El paraíso. Siempre inasible. Cuando sientes que se alcanzó, se escapa de las manos, se vuelve escurridizo, se nos va. Aquilatar los momentos que estuvimos en él se vuelve un gusto nostálgico envuelto en felicidad que se guarda muy bien, pues no se repetirá. Las cosas no pintan bien en el paraíso de la cuarta transformación. La estancia idílica de la presidenta en el edén ha terminado rápidamente, ya que enfrenta la realidad y esa caja de sorpresas delincuenciales que son sus compañeros de partido. Dinero a montones, derroche, robo, malversación de fondos, lujos, extravagancias, de todo aparece en esa caja en la que algunos chapotean en huachicol y otros tantos tienen lo que se les denomina “relaciones peligrosas”. La semana pasada, la presidenta perdió la templanza y montó en cólera contra funcionarios de Baja California a los que reprendió de manera enérgica.
Las cosas no salen bien. Adán ha sido expulsado del paraíso de la esfera presidencial, pero, paradójicamente, cayó en un oasis. Ahora no tendrá que rendir cuentas de nada, tendrá un bajo perfil, dejará de ser “una figura” muy pública y comenzará a cobrar favores que se le adeudan y, sobre todo, mantendrá el fuero protector. En política hay gente que cae para arriba. Claro, el tabasqueño tiene que pagar un precio. Los adversarios de la presidenta saludaron la remoción disfrazada de renuncia personal. Ya era hora de quitarse esa imposición, coincidieron desde el antilópezobradorismo. Pero los más duros con el senador fueron los simpatizantes claudistas que no dudaron en calificar de corruptazo al tabasqueño, vincularlo con lo peor de la política nacional, un estorbo para el proyecto de la señora presidenta, un sujeto con vínculos criminales y una lacra para el movimiento obradorista. Una vez desatada su furia contra el también conocido como galán otoñal, procedieron a dibujar la decisión de Sheinbaum —aunque niega que fuera suya— de quitar al nefasto elemento como toda una epopeya, una batalla heroica que se corona con un triunfo gigante a la altura de la visión de la presidenta. El problema es que la batalla ganada fue ¡contra ellos mismos!
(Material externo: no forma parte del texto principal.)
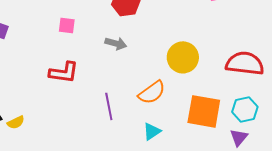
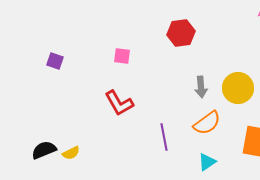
gray arrow: (116, 43) -> (201, 87), moved, turned 70
red L-shape: (64, 72) -> (119, 103), turned 52

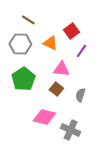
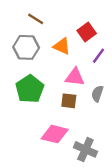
brown square: (56, 89) -> (69, 101), turned -32
gray semicircle: (80, 95) -> (97, 94), moved

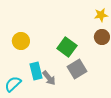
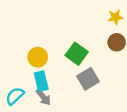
yellow circle: (21, 41) -> (38, 57), moved
gray arrow: (49, 78) -> (43, 97), moved

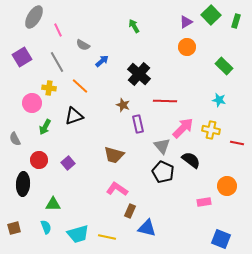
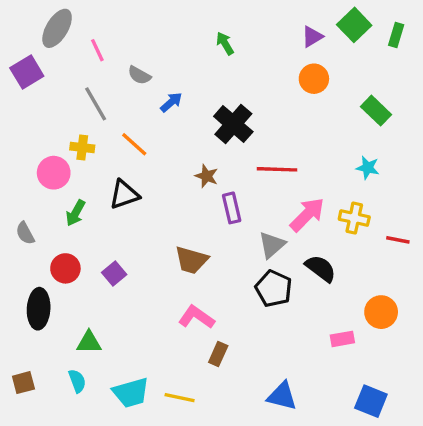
purple square: (22, 57) -> (27, 72), moved
gray triangle: (162, 146) -> (272, 245), turned 30
blue triangle: (147, 228) -> (282, 396), moved

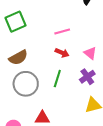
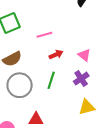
pink line: (62, 32) -> (44, 35), moved
red arrow: (62, 53) -> (56, 54), turned -48

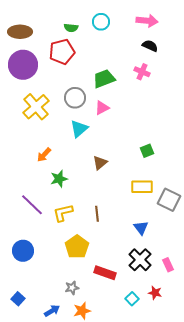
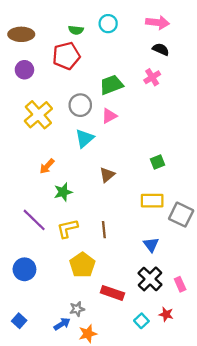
purple circle: (23, 65) -> (24, 70), size x0.6
pink cross: (142, 72) -> (152, 77), turned 35
blue arrow: (52, 311) -> (62, 324), moved

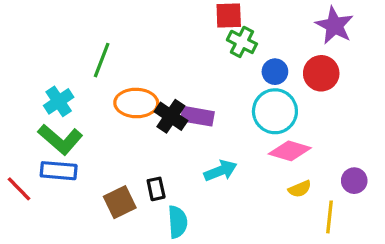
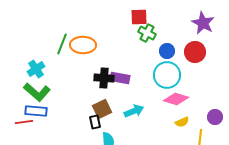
orange ellipse: (136, 103) -> (83, 45), moved
black cross: (171, 116) -> (104, 78), turned -30
red line: (19, 189) -> (24, 122), moved, turned -54
brown square: (120, 202) -> (102, 109), moved

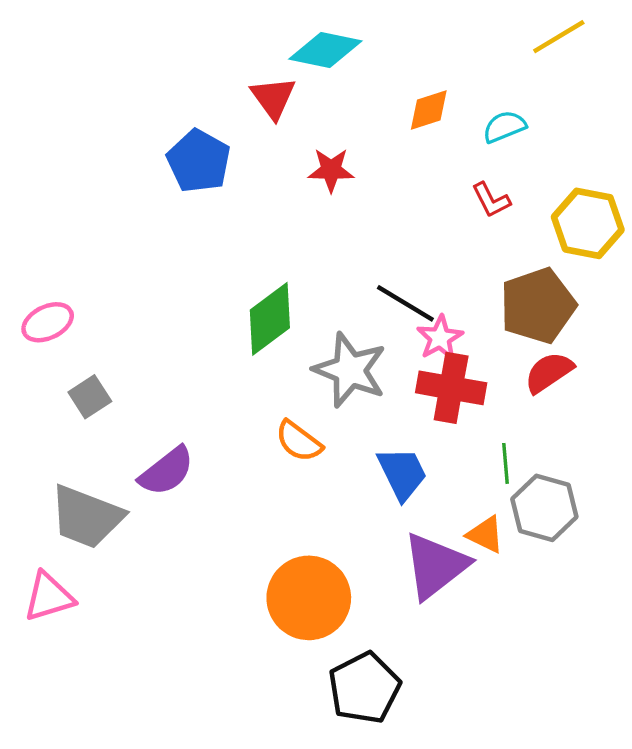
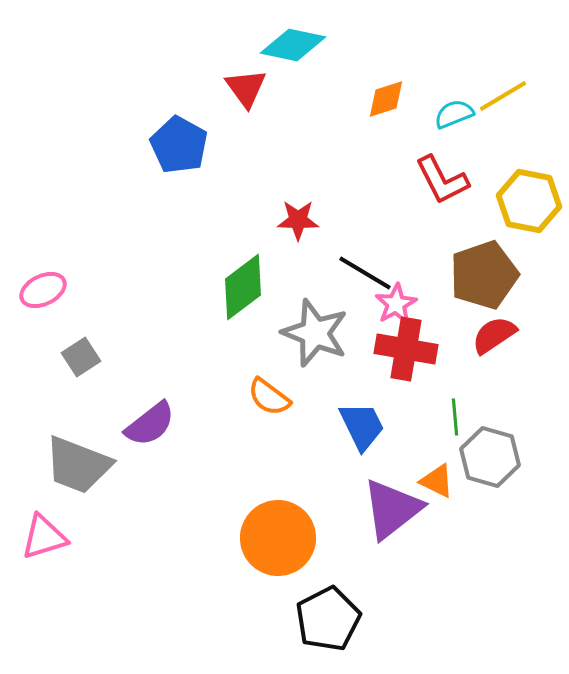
yellow line: (559, 37) -> (503, 96), moved
red star: (331, 170) -> (298, 220), moved
red L-shape: (491, 200) -> (442, 180), size x1.5

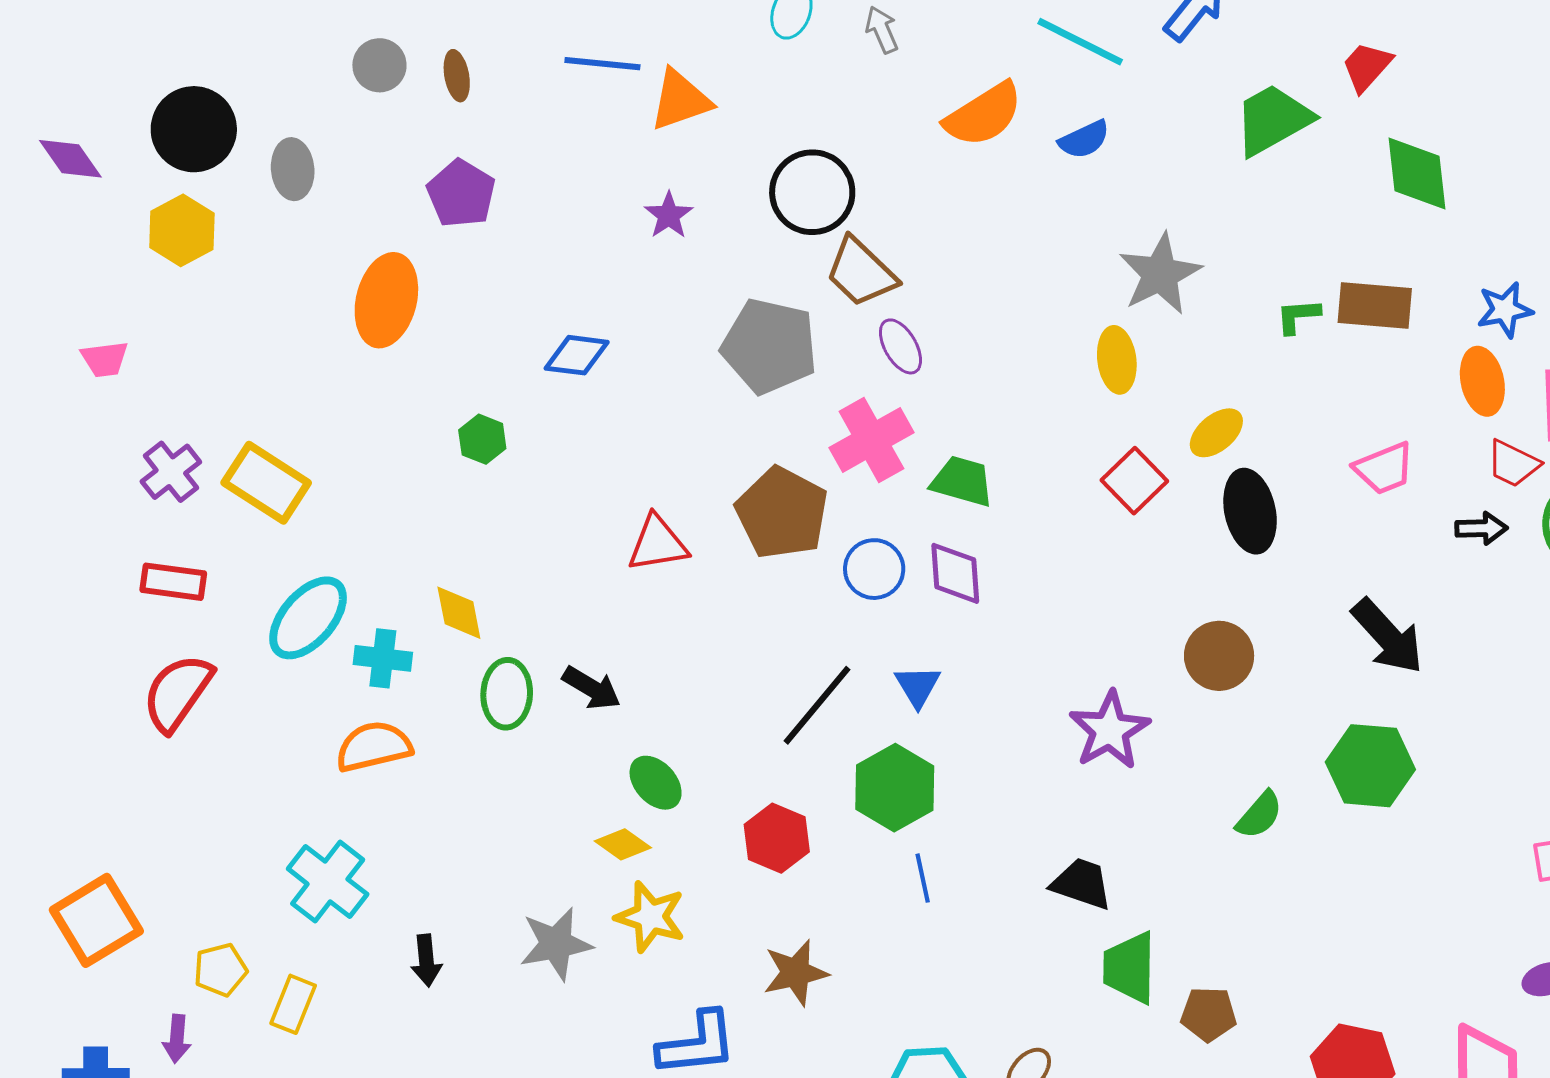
La presidenta vence a los de casa, no a los de afuera —que se supone que ya están derrotados—. Resulta que la gran decisión de la presidenta es deshacerse de las piedras —gigantescas rocas— que le dejó AMLO en el camino. ¡Ya quitó a Gertz! festejan; ¡ya removió a Adán Augusto!, celebran. Muy bien. Parece que hay que festejarle que se libere de los suyos. Cada quince días anuncian que, ahora sí, la presidenta va con todo.
El nombramiento del nuevo coordinador morenista en el senado recayó, but of course, en un expriista: el poblano Nacho Mier. Político con oficio, dicen algunos; hombre discreto y eficaz, dicen otros. Ya veremos. Como se sabe, los pleitos del morenismo son intensos. El senador Mier demandó hace unos años al entonces gobernador de Puebla —que ya murió—, al actual gobernador, su primo Alejandro Armenta, y al ahora director del INPI, Santiago Nieto, por tráfico de influencias y revelación de secretos. La denuncia está en la FGR.
Un fuerte hornazo a tequila llegó por la mañana al paraíso claudista. Uno de sus alcaldes de nombre conspicuo, Diego Rivera, fue apresado por fuerzas federales, acusado de extorsión y otras linduras propias de la delincuencia organizada. Se sabía: el vínculo de la narcopolítica con Morena es inocultable. Sin duda se trata de un éxito que se debe apuntar el Gobierno de Sheinbaum no solo por ir contra alguien de su partido, sino por el reconocimiento implícito de la presencia del crimen en el movimiento. Para algunos el munícipe paga las culpas del senador defenestrado, para otros es la muestra de que se empieza de abajo para arriba: ¿seguirán legisladores y gobernadores? Es la pregunta en las puertas del hoy desangelado paraíso de la cuarta transformación.